Il est important de noter que la classification IF ne signifie pas que le seuil est infranchissable 100% du temps, il peut exister des situations où une part de la population trouve un moyen de passer selon les conditions. De la même manière pour un seuil classé F, il ne le sera pas à 100% car il y a toujours une part de la population qui ne trouve pas la voie à emprunter.

Pour l’anguille en revanche, c’est la méthode Steinbach qui est utilisée, notant les seuils de 0 à 5, c’est-à-dire du stade obstacle arasé/ruiné continuellement franchissable au stade exclusivement infranchissable. Les critères pris en compte sont la hauteur de chute et sa pente, la rugosité de l’ouvrage, le pendage latéral, l’existence de voies annexes…

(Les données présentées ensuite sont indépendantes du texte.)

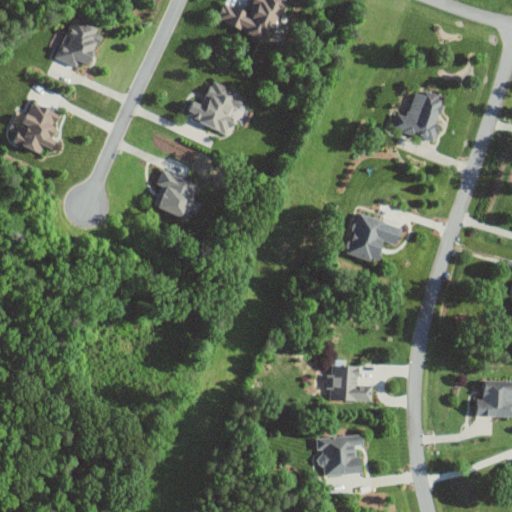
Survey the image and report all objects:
road: (470, 14)
building: (254, 16)
building: (78, 42)
road: (131, 105)
building: (217, 107)
building: (421, 115)
building: (37, 127)
building: (175, 193)
building: (372, 236)
road: (438, 269)
building: (346, 384)
building: (496, 398)
building: (339, 453)
road: (467, 468)
road: (373, 484)
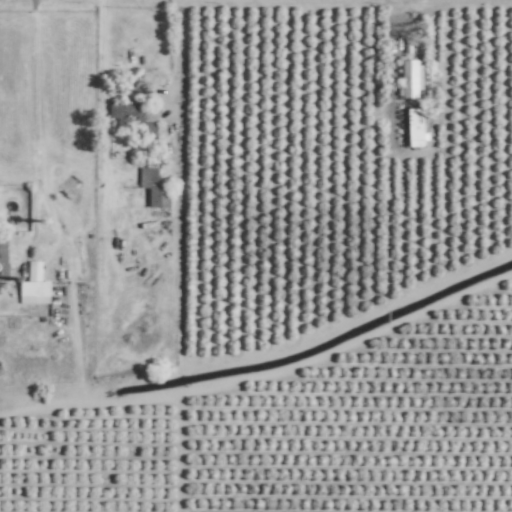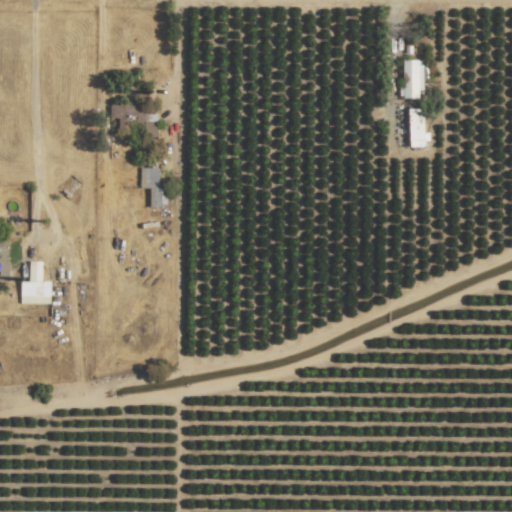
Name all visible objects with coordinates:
building: (411, 78)
road: (38, 110)
building: (415, 128)
road: (177, 130)
building: (149, 184)
building: (34, 286)
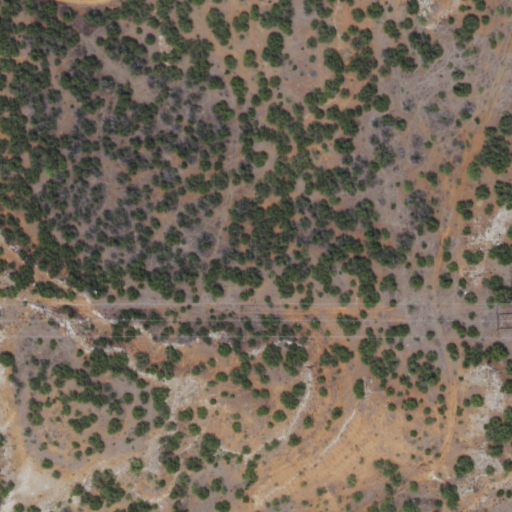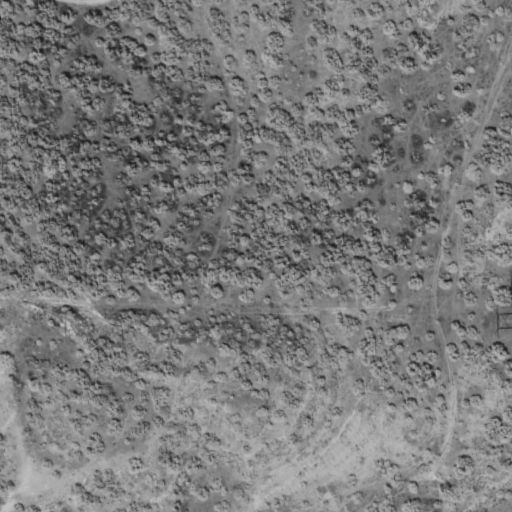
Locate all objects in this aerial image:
power tower: (512, 317)
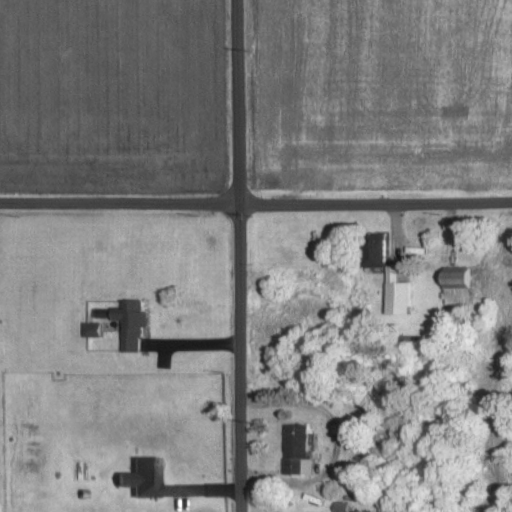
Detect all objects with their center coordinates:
road: (255, 203)
building: (376, 249)
road: (221, 255)
building: (459, 284)
building: (397, 291)
building: (132, 322)
building: (93, 328)
building: (299, 448)
building: (142, 476)
building: (341, 505)
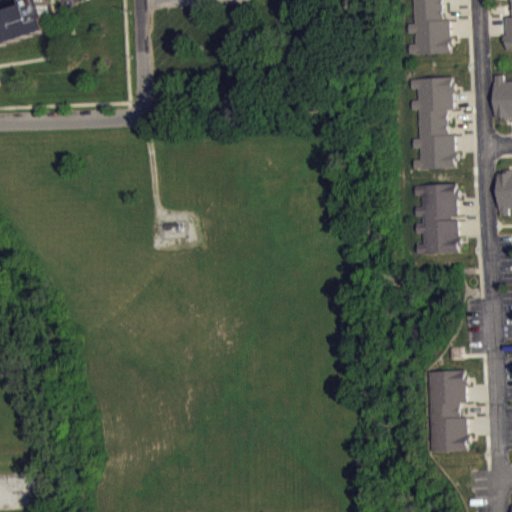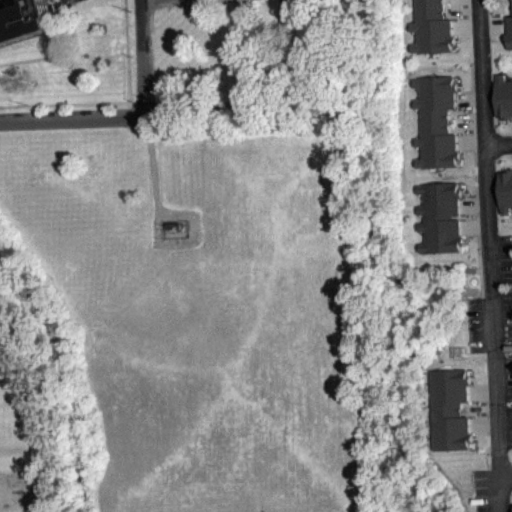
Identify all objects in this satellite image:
parking lot: (68, 0)
building: (24, 20)
building: (26, 25)
building: (432, 27)
building: (509, 31)
building: (433, 32)
building: (510, 39)
road: (280, 45)
road: (58, 53)
road: (143, 55)
road: (348, 74)
building: (504, 96)
road: (278, 98)
road: (115, 102)
building: (504, 102)
road: (133, 105)
road: (70, 118)
building: (437, 121)
building: (437, 128)
road: (498, 142)
road: (474, 148)
road: (507, 153)
road: (489, 154)
road: (374, 183)
building: (507, 191)
building: (507, 198)
building: (441, 217)
road: (505, 223)
building: (442, 224)
road: (489, 224)
road: (490, 256)
road: (484, 323)
parking lot: (496, 332)
building: (452, 409)
road: (487, 409)
building: (452, 417)
road: (501, 466)
road: (506, 477)
road: (491, 490)
parking lot: (494, 502)
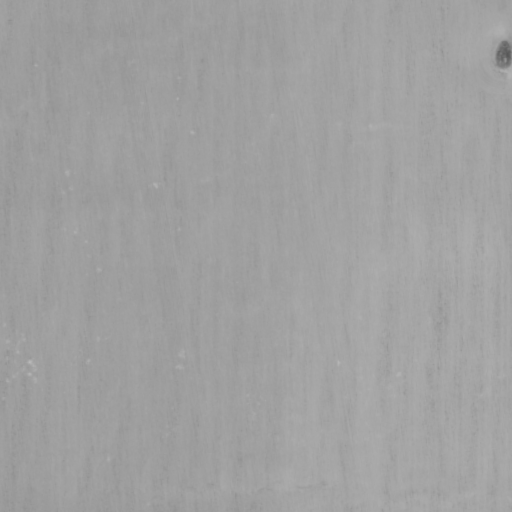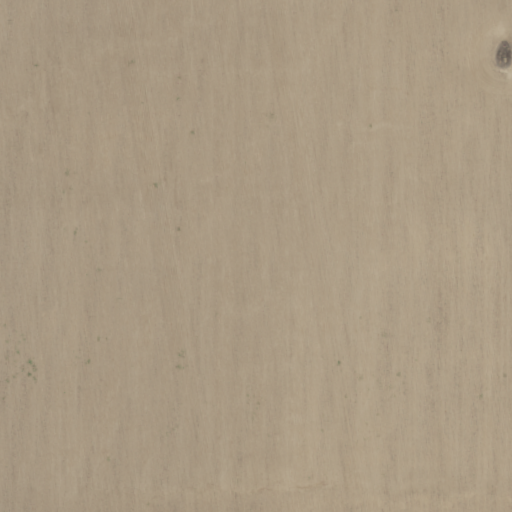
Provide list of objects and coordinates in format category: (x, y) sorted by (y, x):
road: (385, 83)
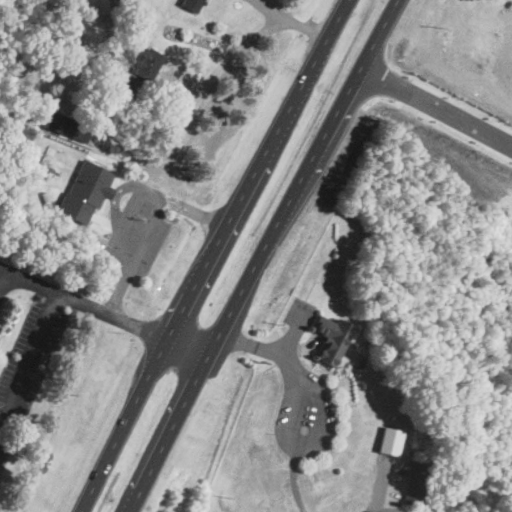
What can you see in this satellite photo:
building: (498, 2)
building: (188, 5)
building: (189, 5)
road: (277, 13)
building: (146, 64)
building: (147, 64)
road: (197, 101)
road: (437, 105)
building: (59, 122)
building: (64, 126)
road: (259, 165)
road: (305, 170)
building: (87, 186)
building: (83, 191)
road: (135, 251)
road: (106, 313)
building: (328, 338)
building: (329, 339)
road: (28, 358)
road: (294, 417)
road: (125, 421)
road: (171, 426)
building: (386, 434)
building: (390, 440)
building: (414, 483)
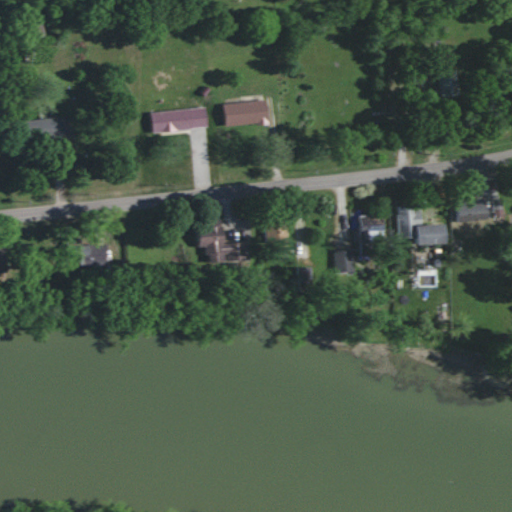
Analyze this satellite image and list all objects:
building: (443, 82)
building: (457, 85)
building: (239, 113)
building: (254, 114)
building: (173, 120)
building: (189, 122)
building: (40, 131)
building: (61, 132)
road: (255, 185)
building: (479, 208)
building: (464, 210)
building: (361, 225)
building: (246, 227)
building: (414, 230)
building: (427, 230)
building: (377, 235)
building: (212, 244)
building: (81, 255)
building: (340, 261)
building: (7, 262)
building: (350, 263)
building: (437, 276)
building: (312, 278)
river: (256, 435)
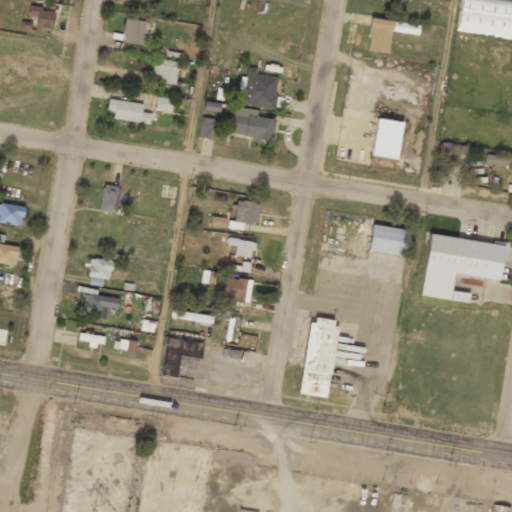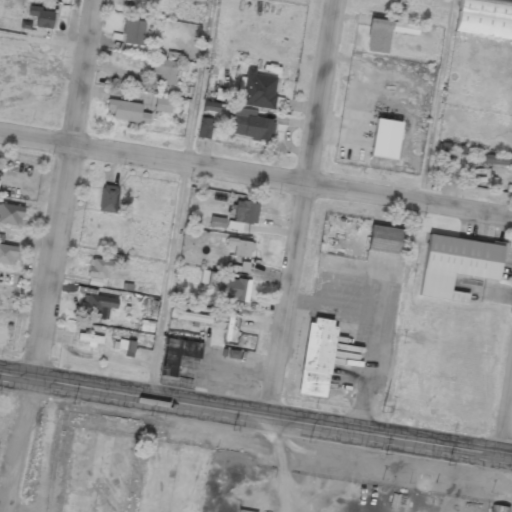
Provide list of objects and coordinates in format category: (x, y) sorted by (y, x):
building: (145, 0)
building: (41, 17)
building: (485, 18)
building: (485, 19)
building: (133, 31)
building: (385, 33)
building: (385, 35)
building: (164, 70)
building: (258, 89)
building: (162, 104)
building: (127, 111)
building: (249, 124)
building: (204, 127)
building: (384, 138)
building: (385, 140)
building: (444, 157)
building: (497, 159)
road: (255, 174)
building: (107, 198)
road: (180, 198)
road: (300, 208)
building: (10, 214)
building: (243, 214)
building: (216, 222)
building: (387, 240)
building: (388, 241)
building: (240, 247)
building: (7, 254)
road: (51, 256)
building: (463, 258)
building: (99, 267)
building: (207, 277)
building: (235, 289)
building: (97, 304)
building: (193, 317)
building: (90, 339)
building: (126, 345)
building: (177, 354)
building: (317, 356)
building: (317, 357)
road: (505, 414)
road: (255, 415)
railway: (53, 461)
building: (498, 508)
building: (243, 511)
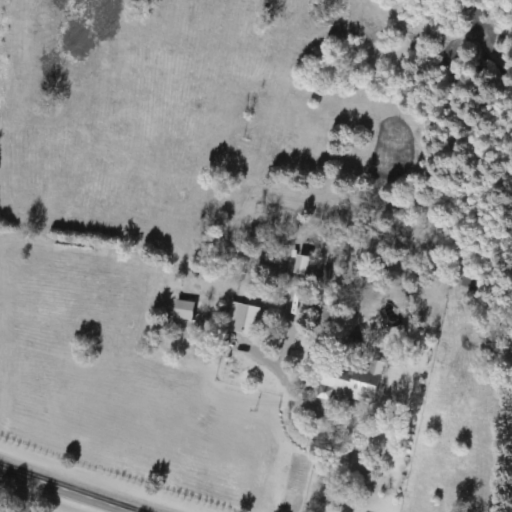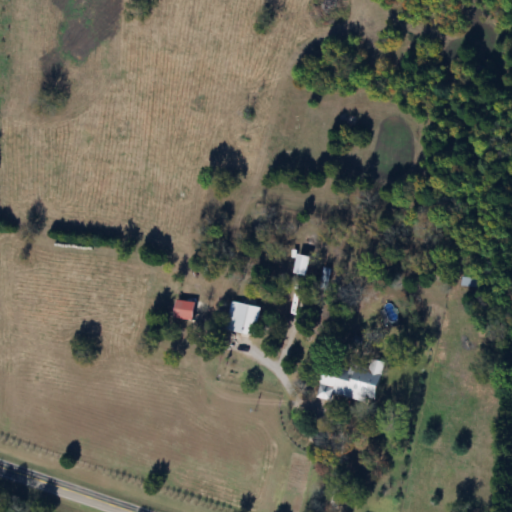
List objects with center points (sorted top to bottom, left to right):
building: (471, 281)
building: (180, 308)
building: (240, 317)
building: (349, 381)
road: (335, 443)
road: (75, 486)
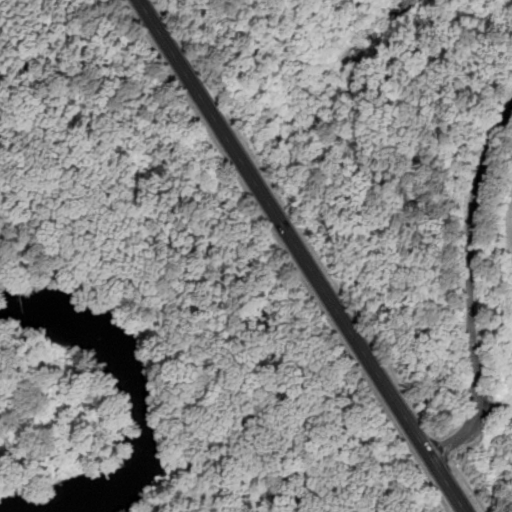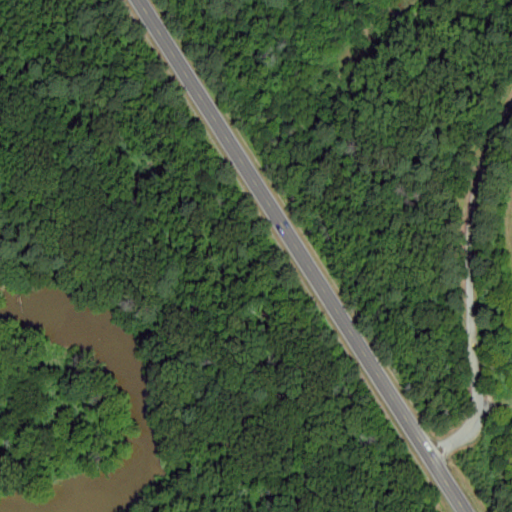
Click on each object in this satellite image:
road: (286, 227)
road: (469, 287)
road: (449, 484)
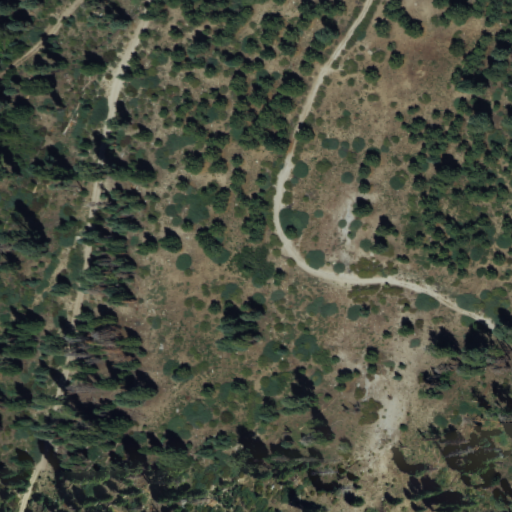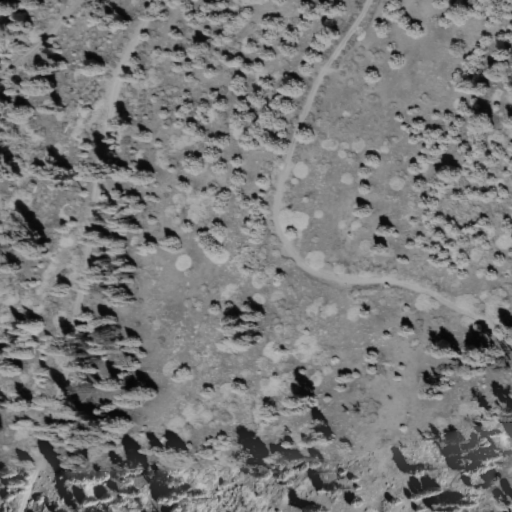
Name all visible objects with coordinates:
road: (36, 34)
road: (281, 242)
road: (82, 253)
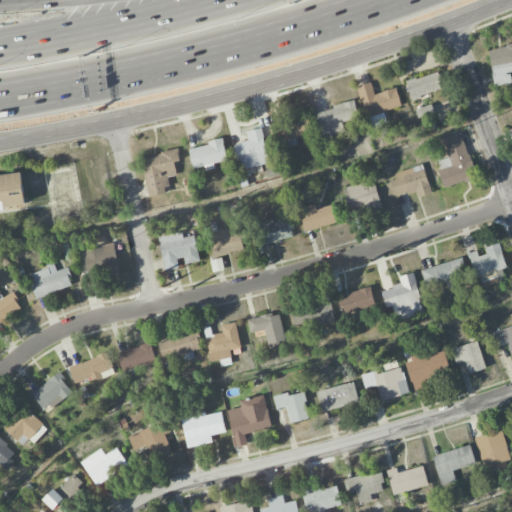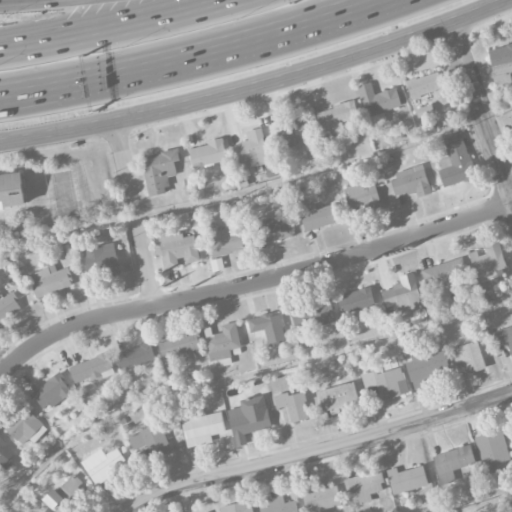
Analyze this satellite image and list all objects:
road: (47, 4)
street lamp: (5, 16)
street lamp: (236, 20)
road: (103, 26)
street lamp: (122, 47)
road: (194, 55)
road: (352, 58)
building: (500, 64)
building: (500, 64)
building: (422, 85)
building: (423, 85)
building: (377, 99)
building: (377, 100)
road: (480, 108)
building: (335, 118)
building: (336, 118)
road: (96, 124)
building: (291, 128)
building: (292, 131)
building: (251, 150)
building: (252, 150)
building: (208, 153)
building: (207, 154)
building: (455, 161)
building: (158, 169)
building: (159, 171)
building: (411, 181)
road: (259, 186)
building: (16, 187)
building: (11, 191)
building: (361, 198)
road: (135, 214)
building: (317, 216)
building: (272, 231)
building: (225, 242)
building: (177, 250)
building: (100, 260)
building: (488, 263)
building: (445, 274)
building: (49, 280)
road: (251, 284)
building: (403, 298)
building: (355, 300)
building: (8, 306)
building: (312, 315)
building: (268, 328)
building: (503, 338)
building: (222, 341)
building: (179, 347)
building: (136, 356)
building: (468, 356)
building: (91, 368)
building: (427, 368)
road: (242, 376)
building: (386, 383)
building: (51, 392)
building: (338, 396)
building: (293, 406)
building: (248, 418)
building: (24, 426)
building: (201, 427)
building: (148, 442)
building: (492, 450)
road: (318, 452)
building: (6, 454)
building: (452, 463)
building: (103, 465)
building: (406, 479)
building: (365, 486)
building: (70, 492)
building: (320, 497)
building: (52, 499)
road: (471, 500)
building: (280, 505)
building: (237, 507)
building: (40, 511)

Suivi de l’entretien des passes à poissons

Le suivi de l’entretien des passes à poissons est effectué en fonction des périodes de migration du saumon atlantique, soit deux fois par an. La majeure partie des migrations rhénanes se déroulant au printemps, un premier passage est fait sur les ouvrages de l’Ill et de la Bruche. Ce suivi permet d’anticiper l’arrivée des grands salmonidés migrateurs mais elle bénéficie également aux autres grands migrateurs tels que l’anguille européenne ou encore la lamproie marine par exemple ainsi qu’aux cyprinidés dont la migration est principalement printanière. A propos de l’anguille, des dispositifs nommés passes à brosses, lui sont spécifiquement dédiée, lui permettant de franchir les ouvrages par reptation.

Un suivi automnale est également assuré pour la seconde vague de migration du saumon, juste avant la reproduction, afin d’optimiser l’accès aux habitats en amont.

Le but de l’action est de montrer aux gestionnaires des ouvrages l’importance du maintien de la continuité et les retours sont très positifs car on observe un meilleur état global des passes à poissons.